Prompt 1
Convert the records, from their first line through the line containing "right knee: (53, 89, -36)", into a Markdown table with the columns Row and Line, one non-blank line per row and no pictures.

Exercise text
********************

How to Create Effective Training (And How to Prove It Is Effective) How to Create Effective Training (And How to Prove It Is Effective)

How to Create Effective Training (And How to Prove It Is Effective)

🍿🍿 10 min. read

You spent months building the course and your subject matter experts reviewed every slide. The LMS reported a 94% completion rate. But then three weeks later, you watched an employee make the exact mistake the training was designed to prevent.

Sound familiar?

You're not alone. A landmark study by the Association for Talent Development (ATD) found that companies spend over $1,300 per employee per year on training, yet research consistently shows that learners forget up to 70% of new information within 24 hours of completing a course- a phenomenon cognitive psychologists call the "forgetting curve," first identified by Hermann Ebbinghaus in the late 1800s and extensively validated since.

The problem isn't that your employees don't want to learn. The problem is that most training programs are built to be delivered, not to stick. And in a business environment where L&D budgets are under constant scrutiny, the gap between training activity and training impact has real consequences for your employees, your culture, and your bottom line.

This post is your practical guide to understanding why training doesn't always transfer to the job, and how to build effective training programs, measurement systems, and follow-through strategies that prove training is actually working.

What's in this post

The Real Problem: Delivery ≠ Learning

Here's an uncomfortable truth: completion rates measure compliance, not competence.

When we report to leadership that "85% of employees completed the annual compliance training," we're measuring a behavior (clicking through screens) rather than an outcome (understanding and applying the material). These are very different things.

********************

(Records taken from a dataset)

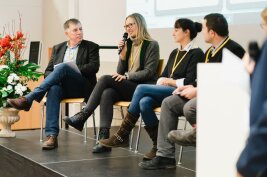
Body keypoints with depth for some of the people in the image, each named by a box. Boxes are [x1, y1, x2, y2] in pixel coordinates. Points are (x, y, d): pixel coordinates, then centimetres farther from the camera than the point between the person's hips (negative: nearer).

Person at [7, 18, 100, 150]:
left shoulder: (91, 47, 11)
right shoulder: (57, 48, 21)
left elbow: (94, 67, -5)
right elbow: (48, 71, 15)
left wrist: (72, 70, -14)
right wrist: (55, 77, -8)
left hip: (82, 87, -3)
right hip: (62, 86, 3)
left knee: (63, 67, -32)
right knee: (53, 89, -36)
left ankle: (28, 99, -37)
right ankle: (52, 136, -43)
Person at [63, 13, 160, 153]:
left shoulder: (152, 45, 1)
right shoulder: (128, 44, 18)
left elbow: (149, 72, -8)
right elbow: (120, 73, 14)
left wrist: (127, 76, -17)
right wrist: (123, 54, -1)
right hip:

********************

Prompt 2
Continue the article on building effective training from its last sentence.

Response 1
| Row | Line |
|---|---|
| 1 | Body keypoints with depth for some of the people in the image, each named by a box. Boxes are [x1, y1, x2, y2] in pixel coordinates. Points are (x, y, d): pixel coordinates, then centimetres farther from the camera than the point between the person's hips (negative: nearer). |
| 2 | Person at [7, 18, 100, 150]: |
| 3 | left shoulder: (91, 47, 11) |
| 4 | right shoulder: (57, 48, 21) |
| 5 | left elbow: (94, 67, -5) |
| 6 | right elbow: (48, 71, 15) |
| 7 | left wrist: (72, 70, -14) |
| 8 | right wrist: (55, 77, -8) |
| 9 | left hip: (82, 87, -3) |
| 10 | right hip: (62, 86, 3) |
| 11 | left knee: (63, 67, -32) |
| 12 | right knee: (53, 89, -36) |

Response 2
Research confirms what many L&D professionals have suspected for years: passive consumption of information- reading slides, watching videos without interaction- creates weak memory traces that fade rapidly. Active retrieval - being asked to recall information, apply it to scenarios, or teach it to someone else- dramatically strengthens long-term retention.

The deeper issue is structural. Most organizations design training around content coverage rather than skill application. Training teams are often evaluated on outputs: How many courses were built? How many employees completed them? How many hours of training were delivered? These metrics are easy to track and easy to report, but they tell us almost nothing about whether the training actually changed anything on the job.

The shift from measuring activity to measuring impact is one of the most important evolutions an L&D team can make. And it starts before a single learning objective is written.

The Business Cost of Ineffective Training

Before we dive into solutions, let's put a number on the problem. According to Gallup's 2023 State of the Global Workplace report, actively disengaged employees cost the world economy approximately $8.8 trillion in lost productivity. While employee disengagement has many causes, inadequate or ineffective training is consistently cited as a significant contributor- particularly when employees feel unprepared for their roles.

Gallup estimates the cost of replacing an employee can range from 50% to 200% of their annual salary, depending on the role. And one of the top reasons employees leave? Lack of growth and development opportunities.

There's a direct line between how well your training works and your organization's ability to retain talent. A LinkedIn Workplace Learning Report found that 94% of employees say they would stay at a company longer if it invested in their learning and development. But the key word is invested- not just provided checkboxes to click through.

The financial case for fixing training effectiveness isn't just about saving money on L&D. It's about protecting the far larger investment your organization has already made in its people.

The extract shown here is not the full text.